This evening I find myself mulling over the future of Gnosticism. Haven’t heard many noises from that scene lately, not since the publishing of The Gospel of Judas by the National Geographic Society back in 2006, and Google Trends shows a downward slide ever since.

Could it be that Gnosticism, after a decade or so in the limelight, is drifting into obscurity once again? That the Nag Hammadi Library and its Gnostic Gospels is becoming “occult” once more in the literal sense of the word?

I suppose one test is whether we’ll see yet another Gnostic-inspired Jesus Conspiracy this Easter, or whether some other source of anti-Christian skepticism will be drawn from. I’m suspecting the latter, but we’ll see.

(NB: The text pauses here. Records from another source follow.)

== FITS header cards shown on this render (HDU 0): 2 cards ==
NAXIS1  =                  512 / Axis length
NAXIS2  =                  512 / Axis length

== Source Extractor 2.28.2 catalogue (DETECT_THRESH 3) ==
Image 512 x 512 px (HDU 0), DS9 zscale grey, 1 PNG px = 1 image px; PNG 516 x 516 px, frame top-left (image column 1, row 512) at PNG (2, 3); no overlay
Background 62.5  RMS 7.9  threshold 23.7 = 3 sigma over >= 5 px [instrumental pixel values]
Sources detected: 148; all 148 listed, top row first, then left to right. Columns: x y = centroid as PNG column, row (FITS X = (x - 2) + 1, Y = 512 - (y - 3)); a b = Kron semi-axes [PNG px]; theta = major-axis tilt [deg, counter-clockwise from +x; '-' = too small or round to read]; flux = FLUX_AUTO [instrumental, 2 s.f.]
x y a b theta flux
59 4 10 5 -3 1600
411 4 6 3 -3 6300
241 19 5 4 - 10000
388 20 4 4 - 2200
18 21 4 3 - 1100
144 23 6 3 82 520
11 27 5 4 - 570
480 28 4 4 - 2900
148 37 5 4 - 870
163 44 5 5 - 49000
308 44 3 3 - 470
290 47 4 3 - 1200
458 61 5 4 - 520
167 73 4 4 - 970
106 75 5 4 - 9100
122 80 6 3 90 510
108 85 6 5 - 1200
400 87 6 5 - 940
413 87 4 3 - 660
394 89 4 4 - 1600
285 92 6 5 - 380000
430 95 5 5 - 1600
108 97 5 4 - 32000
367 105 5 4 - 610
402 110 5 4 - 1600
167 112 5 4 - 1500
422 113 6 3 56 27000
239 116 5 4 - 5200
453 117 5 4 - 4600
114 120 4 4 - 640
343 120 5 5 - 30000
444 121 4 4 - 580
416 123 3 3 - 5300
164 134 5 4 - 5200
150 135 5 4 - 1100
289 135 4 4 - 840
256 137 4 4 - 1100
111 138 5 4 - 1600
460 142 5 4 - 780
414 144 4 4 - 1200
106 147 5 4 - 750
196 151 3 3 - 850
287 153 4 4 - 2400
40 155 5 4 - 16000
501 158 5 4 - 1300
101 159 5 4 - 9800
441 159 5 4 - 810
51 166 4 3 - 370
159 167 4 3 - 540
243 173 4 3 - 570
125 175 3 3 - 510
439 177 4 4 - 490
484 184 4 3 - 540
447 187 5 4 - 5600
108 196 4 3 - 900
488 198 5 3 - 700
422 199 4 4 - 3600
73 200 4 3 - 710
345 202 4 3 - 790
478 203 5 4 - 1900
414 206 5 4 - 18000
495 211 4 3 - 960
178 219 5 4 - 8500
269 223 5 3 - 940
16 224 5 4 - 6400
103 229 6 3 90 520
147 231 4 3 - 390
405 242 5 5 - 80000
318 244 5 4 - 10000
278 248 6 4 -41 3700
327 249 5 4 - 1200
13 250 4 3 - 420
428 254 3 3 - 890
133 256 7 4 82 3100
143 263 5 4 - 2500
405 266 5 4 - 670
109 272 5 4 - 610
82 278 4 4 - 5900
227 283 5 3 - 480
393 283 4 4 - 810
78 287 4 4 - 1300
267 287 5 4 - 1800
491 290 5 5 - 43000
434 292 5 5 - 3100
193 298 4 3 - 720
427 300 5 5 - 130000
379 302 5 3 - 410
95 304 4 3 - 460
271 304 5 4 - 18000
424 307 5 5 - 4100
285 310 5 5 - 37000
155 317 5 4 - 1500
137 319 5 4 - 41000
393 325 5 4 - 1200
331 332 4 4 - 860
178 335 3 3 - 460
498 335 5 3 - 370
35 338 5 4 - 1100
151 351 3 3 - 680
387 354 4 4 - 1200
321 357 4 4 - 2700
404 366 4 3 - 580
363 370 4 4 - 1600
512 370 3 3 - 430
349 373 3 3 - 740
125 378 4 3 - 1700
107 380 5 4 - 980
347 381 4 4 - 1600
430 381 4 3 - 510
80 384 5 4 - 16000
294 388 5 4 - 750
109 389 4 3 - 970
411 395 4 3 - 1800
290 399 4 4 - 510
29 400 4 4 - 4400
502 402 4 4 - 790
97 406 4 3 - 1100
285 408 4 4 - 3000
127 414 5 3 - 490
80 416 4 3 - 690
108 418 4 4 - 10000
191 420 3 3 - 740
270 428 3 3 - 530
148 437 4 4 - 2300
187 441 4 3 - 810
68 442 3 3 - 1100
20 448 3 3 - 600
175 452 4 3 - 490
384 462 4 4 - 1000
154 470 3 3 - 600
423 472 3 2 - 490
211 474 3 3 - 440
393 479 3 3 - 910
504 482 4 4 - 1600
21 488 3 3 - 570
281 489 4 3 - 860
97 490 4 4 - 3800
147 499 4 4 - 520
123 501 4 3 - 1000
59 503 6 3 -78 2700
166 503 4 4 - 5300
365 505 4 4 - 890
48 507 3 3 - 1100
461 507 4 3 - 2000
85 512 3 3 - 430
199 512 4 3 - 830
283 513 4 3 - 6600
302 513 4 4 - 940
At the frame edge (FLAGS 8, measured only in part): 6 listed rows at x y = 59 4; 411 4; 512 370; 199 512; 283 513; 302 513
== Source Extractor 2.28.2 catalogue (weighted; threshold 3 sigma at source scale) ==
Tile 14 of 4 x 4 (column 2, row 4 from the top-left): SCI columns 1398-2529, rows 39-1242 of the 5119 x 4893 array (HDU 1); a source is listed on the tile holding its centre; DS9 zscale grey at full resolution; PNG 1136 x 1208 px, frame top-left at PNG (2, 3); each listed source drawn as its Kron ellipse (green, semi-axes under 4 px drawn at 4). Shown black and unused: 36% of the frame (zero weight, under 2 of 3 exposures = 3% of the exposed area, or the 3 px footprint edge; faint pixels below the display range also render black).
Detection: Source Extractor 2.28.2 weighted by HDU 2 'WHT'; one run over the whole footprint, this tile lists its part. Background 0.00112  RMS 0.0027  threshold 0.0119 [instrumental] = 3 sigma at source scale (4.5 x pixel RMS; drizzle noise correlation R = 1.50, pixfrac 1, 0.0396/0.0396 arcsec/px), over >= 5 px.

Personally I suspect the popular attraction with Gnosticism was that it repackaged Jesus as a messageless messenger. This “lost” and reconstructed Jesus was not the key to all mysteries, he was the mystery of mysteries, ready to reflect consumers desires.

However, as I’ve said before, the problem with eclecticism is that it has no staying power. When everyone is busy deconstructing and reinventing their own traditions, there is no ancient tradition to pass on to others. This is where the Jesus Seminar failed. The only thing they could really agree on is who Jesus was not, not on who he was. This is why I think Christian Mysticism will thrive long after Gnosticism is forgotton. It’s grounded in tradition and community rather than imagination and individualism.

One thought on “Gnosticism and Christianity

  1. With each new buzz it is generally expected that surely now Christian origins will be explained to one’s satisfaction, whatever that may be. Post-deism this seems to have settled down to lasting one generation in academia, then two in popular culture.